For those who can't make the link above, here is the report in G Captain;

"Sodebo, a 31 meter carbon fiber offshore racing trimaran collided with a cargo ship in the English Channel at 23:30 last night, less than 24 hours from departing on the solo trans-Atlantic yacht race La Route du Rhum 2014.

The damage was significant, but surprisingly it wasn’t altogether catastrophic. The bow of the vessel in the central hull was torn off and the starboard float was heavily damaged, yet the mast remained upright and skipper Thomas Coville nursed her into the port of Roscoff. Coville notes he had gone inside his boat to investigate an engine alarm and noticed he had two merchant vessels on his screen. Sodebo Ultim was sailing on autopilot at the time which was keeping a constant true wind angle on his sails, but not necessarily a constant course.

He was at 25 knots of boat speed and the ship was sailing at him at 18 knots.

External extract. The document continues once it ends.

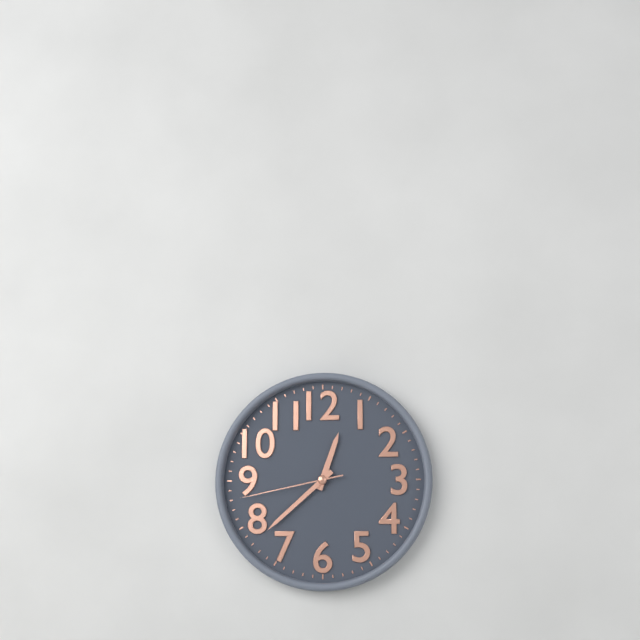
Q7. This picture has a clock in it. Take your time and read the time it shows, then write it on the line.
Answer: 12:38:43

He notes that with the closing speed of 40 knots, he closed the distance in 1 minute 30 and before he knew it, he smacked the side of the ship near its aft quarter.

“I have the feeling I hit a truck with a motorcycle,” commented Coville in a released statement."


----------



## ben27 (Dec 27, 2012)

good day ian brown,sm.yesterday.11:54.#4 re:multi hull collision in channel.thank you for your informative post.regards ben27


----------